Collecting big data the slow way

One of the interesting side effects of the era of big data is finding out how much information is not actually automatically collected (or is at least not available to the general public or researchers without paying money). A quick example from the work of sociologist Matthew Desmond:

The new data, assembled from about 83 million court records going back to 2000, suggest that the most pervasive problems aren’t necessarily in the most expensive regions. Evictions are accumulating across Michigan and Indiana. And several factors build on one another in Richmond: It’s in the Southeast, where the poverty rates are high and the minimum wage is low; it’s in Virginia, which lacks some tenant rights available in other states; and it’s a city where many poor African-Americans live in low-quality housing with limited means of escaping it.

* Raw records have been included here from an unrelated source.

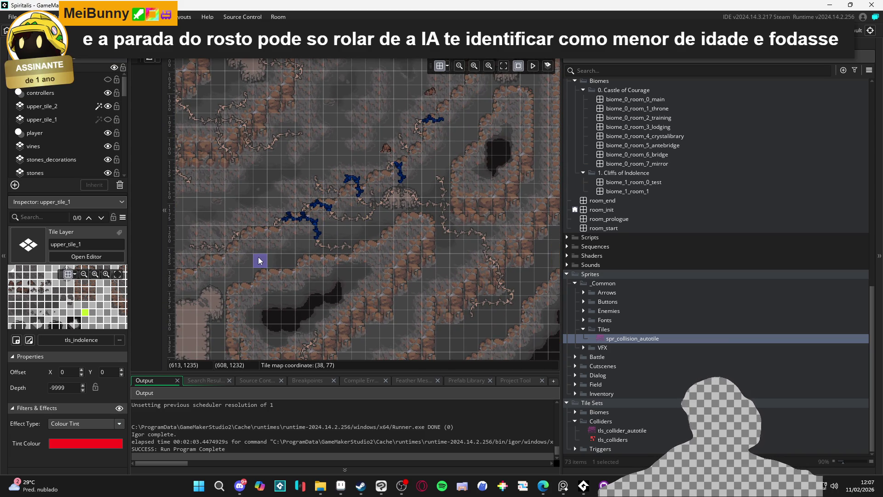
scroll(69, 133, "down", 5)
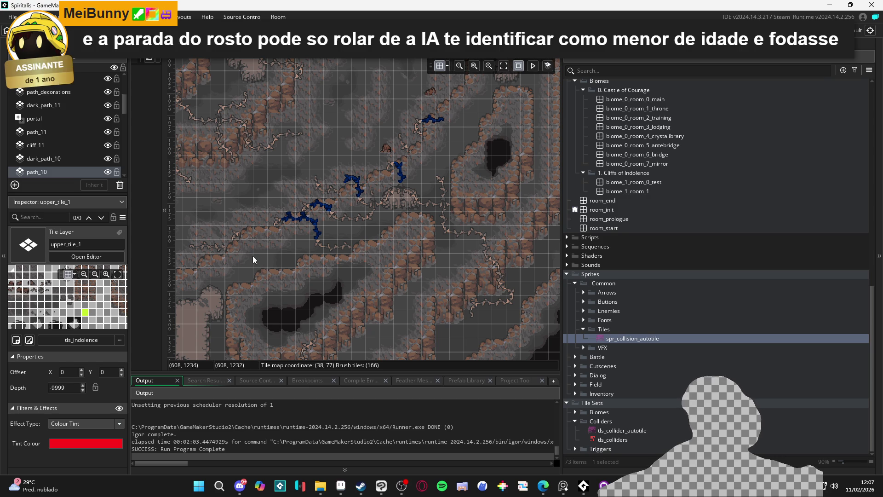
left_click(105, 174)
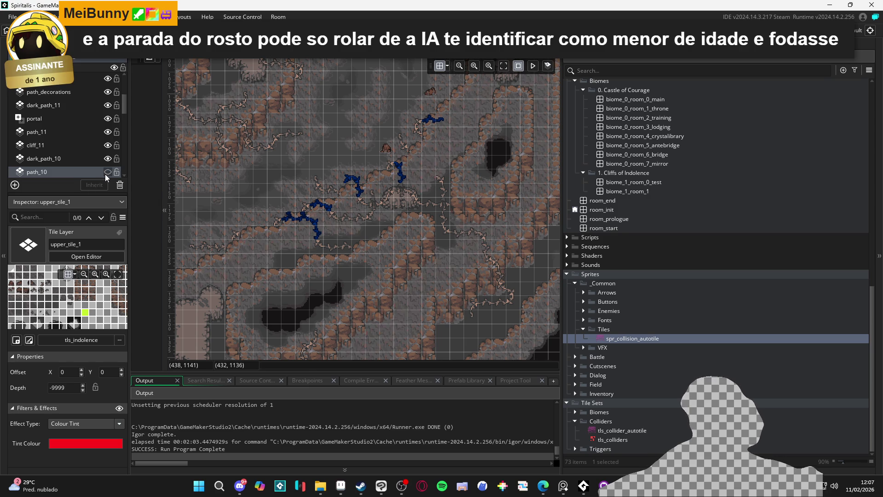
left_click(105, 174)
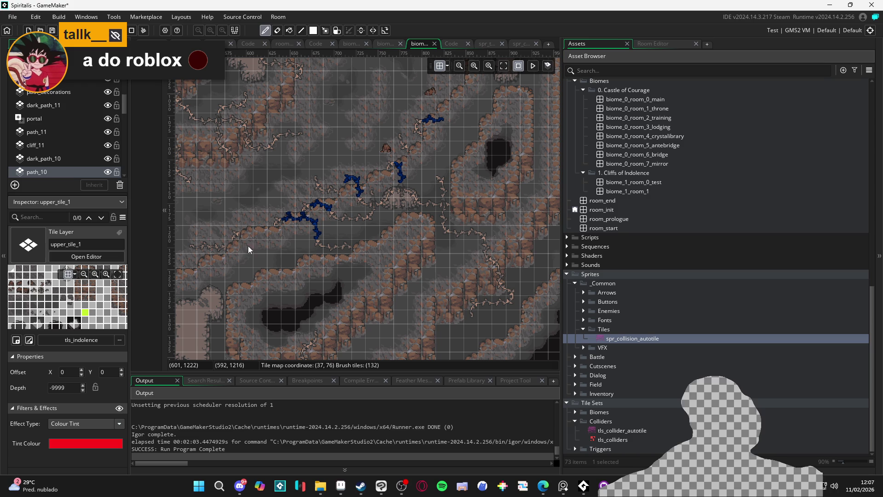
key("d")
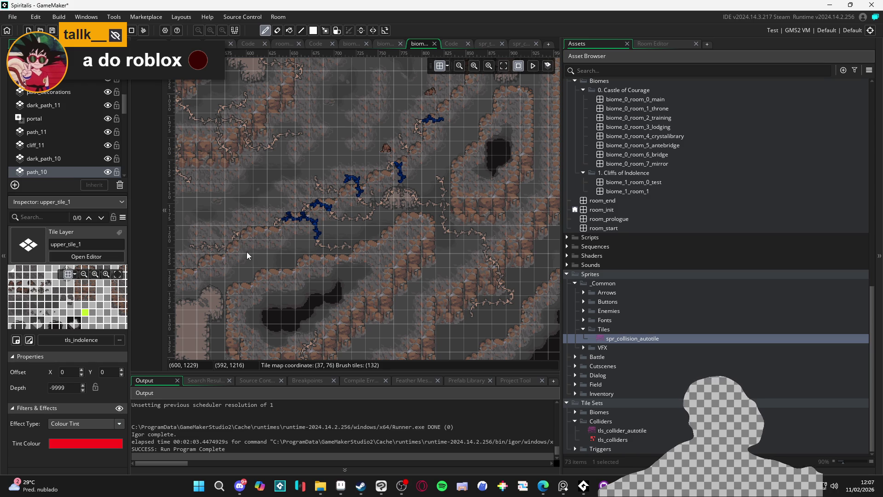
key("m")
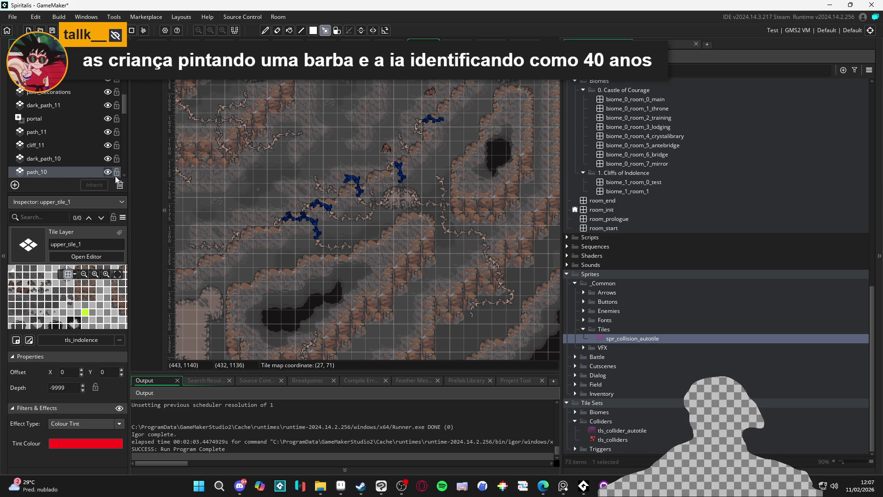
scroll(294, 233, "up", 5)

According to the Eviction Lab, here is how they collected the data:

First, we requested a bulk report of cases directly from courts. These reports included all recorded information related to eviction-related cases. Second, we conducted automated record collection from online portals, via web scraping and text parsing protocols. Third, we partnered with companies that carry out manual collection of records, going directly into the courts and extracting the relevant case information by hand.

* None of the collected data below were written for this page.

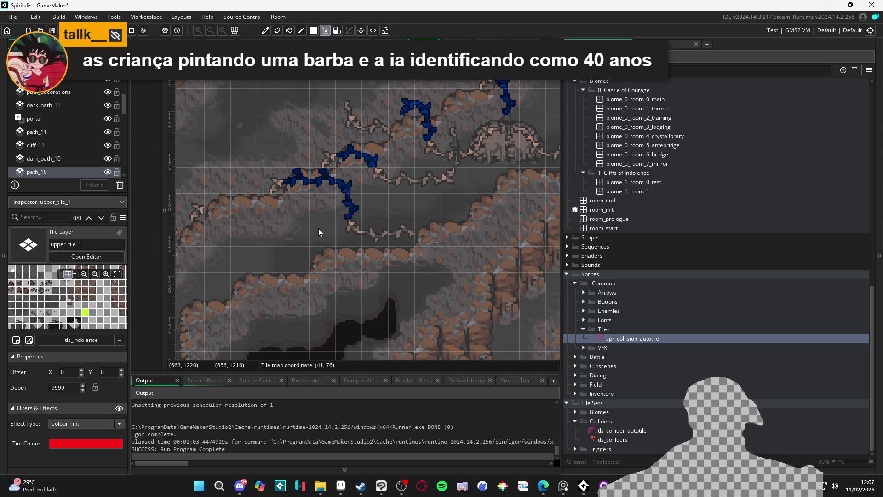
key("d")
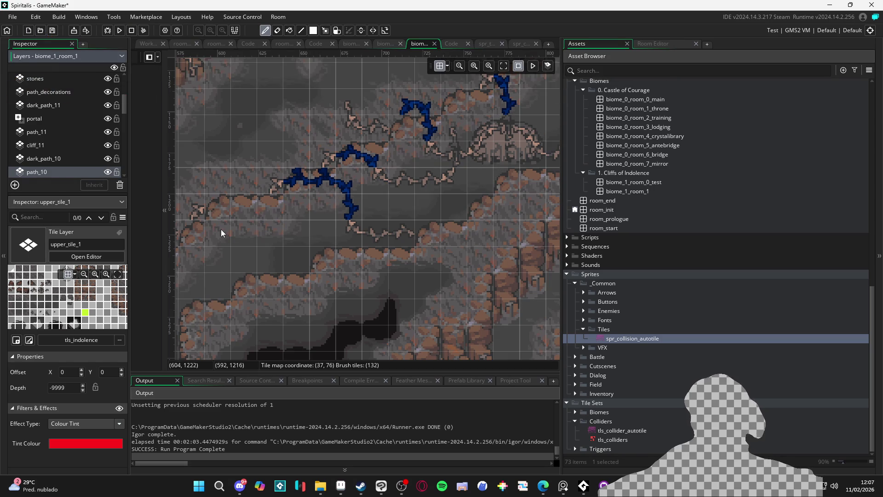
Select the path_10 layer and stamp the first blue collision tiles along the lower path
left_click(71, 174)
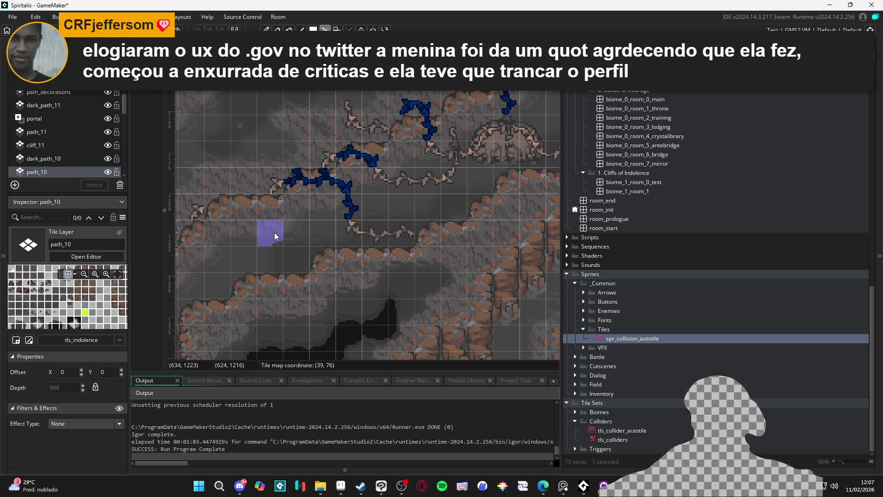
left_click(274, 233)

In other words, it took a lot of work to put together such a database: various courts, websites, and companies had different pieces of information but a researcher to access all of that data and put them together.

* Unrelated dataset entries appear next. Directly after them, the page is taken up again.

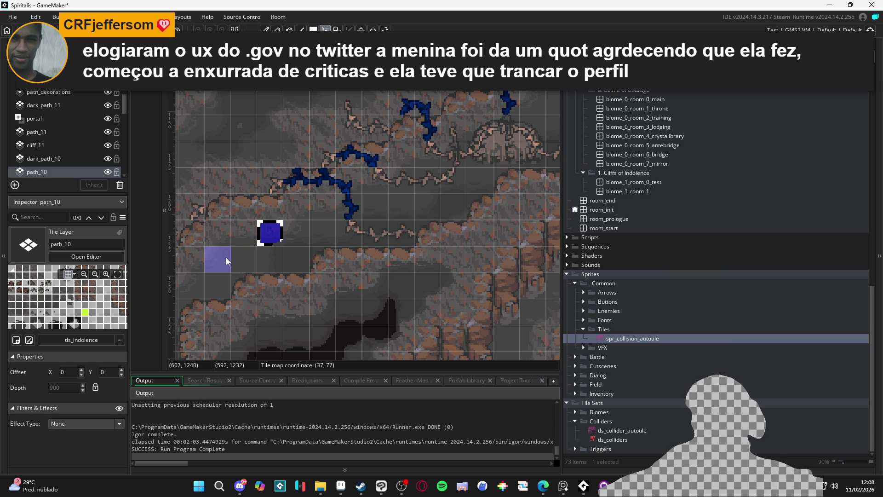
left_click(223, 236)
scroll(294, 216, "up", 4)
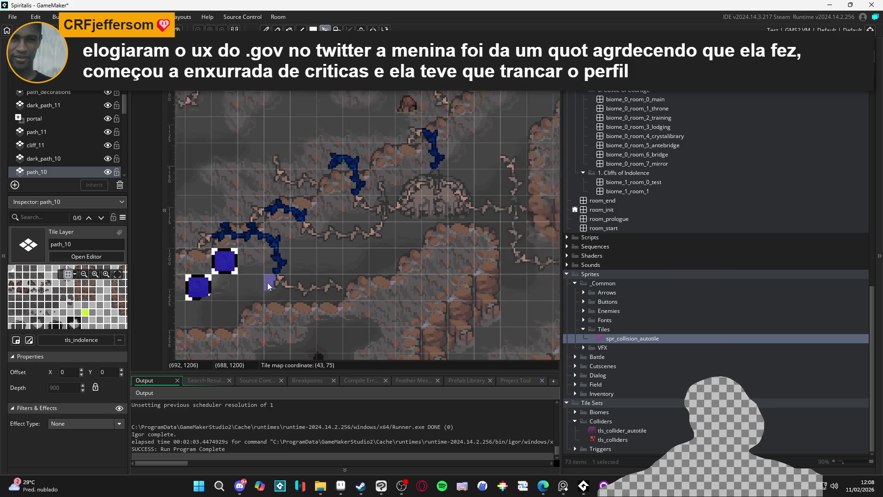
scroll(374, 250, "right", 4)
left_click(339, 261)
left_click(363, 236)
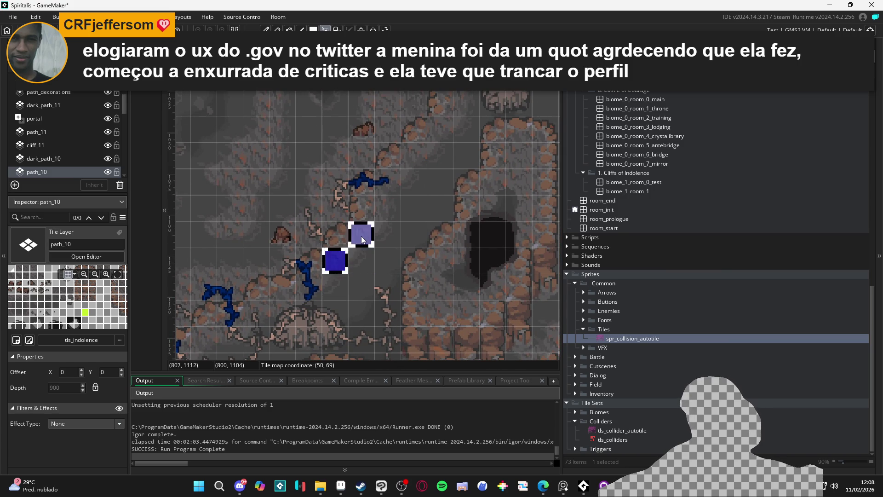
Stamp more blue tiles further up the slope and bring the upper stretch into view
left_click(391, 184)
scroll(423, 173, "up", 4)
scroll(423, 174, "right", 3)
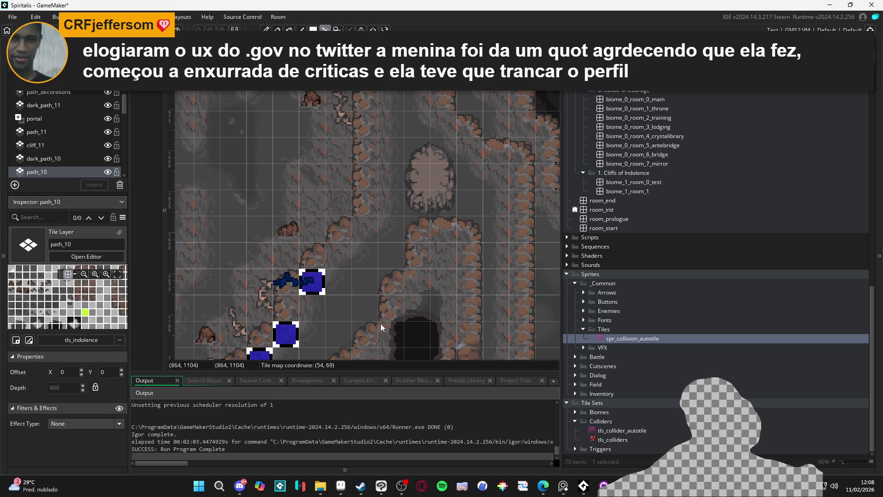
left_click(363, 229)
scroll(368, 281, "down", 1)
left_click_drag(345, 265, 461, 146)
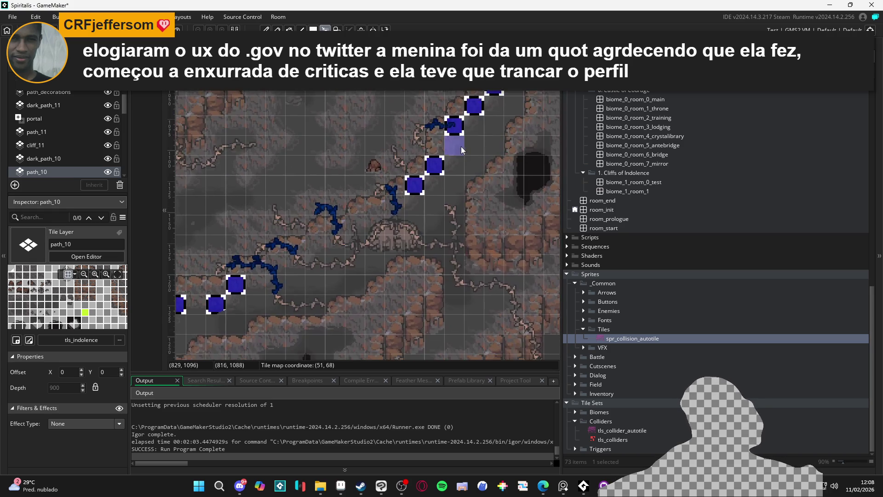
Turn upper_tile_1's red tiles back on and select the upper_tile_2 layer for editing
scroll(79, 117, "up", 5)
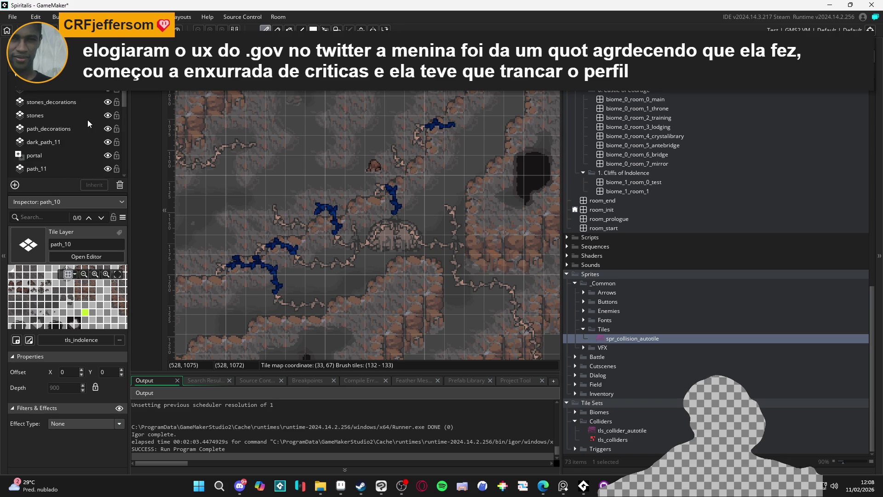
left_click(108, 117)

Without a researcher or a company or government body explicitly starting to record or collect certain information, a big dataset on that particular topic will not happen. Someone or some institution, typically with resources at its disposal, needs to set a process into motion. And simply having the data is not enough; it needs to be cleaned up so it all works with the other pieces. Again, from the Eviction Lab:

To create the best estimates, all data we obtained underwent a rigorous cleaning protocol. This included formatting the data so that each observation represented a household; cleaning and standardizing the names and addresses; and dropping duplicate cases. The details of this process can be found in the Methodology Report (PDF).

This all can lead to a fascinating dataset of over 83 million records on an important topic.

We are probably still a ways off from a scenario where this information would automatically become part of a dataset. This data had a definite start and required much work. There are many other areas of social life that require similar efforts before researchers and the public have big data to examine and learn from.

Quick Review: Evicted

I recently read Matthew Desmond’s much discussed work Evicted: Poverty and Profit in the American City. Here are my thoughts on the ethnographic work.

  1. The book is certainly readable as he tells the stories of a number of tenants and landlords in the Milwaukee area. The plight of the tenants is striking and the landlords are also an interesting group (particularly Sherrena who wanted to tell her story). Of course, such readability may not impress some sociologists who prefer more scientific prose (and who complain about the work of Venkatesh or Goffman) but this should reach a broader public. The narratives have some summary data and causal explanations sprinkled in but the emphasis is on the stories.
  2. One of the more impressive features of this work is the quantitative data that it also draws on. This information is buried in the footnotes but Desmond also developed several quantitative datasets that helped (1) suggest his stories are not unusual and (2) provide the broader patterns for an issue that is not studied much in sociology.
  3. The biggest takeaway for me: the number of evictions that take place on a regular basis.
  4. The subject area – evictions – certainly needs more attention. I’ve read my share of work on affordable housing in the last decade but rarely did I see this issue mentioned. As Desmond notes, big cities have a sizable population of people who consistently have to move around due to evictions. Even if there were more housing units – and big cities are often tens of thousands of units short of affordable units – evictions make it difficult to establish roots and settle kids into schools. The final chapter – where Desmond discusses the broader issue and possible solutions – leads off nicely with this idea of a good physical home as the centerpiece of a thriving society.
  5. That said, how common is this issue in suburban areas? As poverty moves to the suburbs as do increasing numbers of minorities, I would expect that evictions are not limited just to larger cities.
  6. One area that gets less attention in this ethnography that may also prove worthwhile to explore further is the legal apparatus. Desmond follows one of the eviction squads and provides some insights into the court process but it would be interesting to hear more from judges (who from the book seem to work against the tenants – though they may just be following the law) as well as local officials (how do public officials respond to these situations).
  7. A second area is thinking about the intersections of race and class. Desmond hints at the influence of race: comparing the experiences of blacks on the North Side of Milwaukee versus whites on the South Side, comments from black and white tenants about the possibilities for living in the other’s neighborhoods, briefly discussing the race of landlords. However, there is a lot more here to unpack, especially given Desmond’s other work on race. Take the two main landlords in the book: one is white, the other black. The first has a more stand-offish approach (working through intermediaries) while the second is more directly involved with tenants. Both are in it for the money and seem to be doing well. How much does their race matter?

An enjoyable read and a work I could imagine using with undergraduates who often have little to no experience with housing issues. I look forward to looking at Desmond’s journal articles that also build on this ethnographic and quantitative data.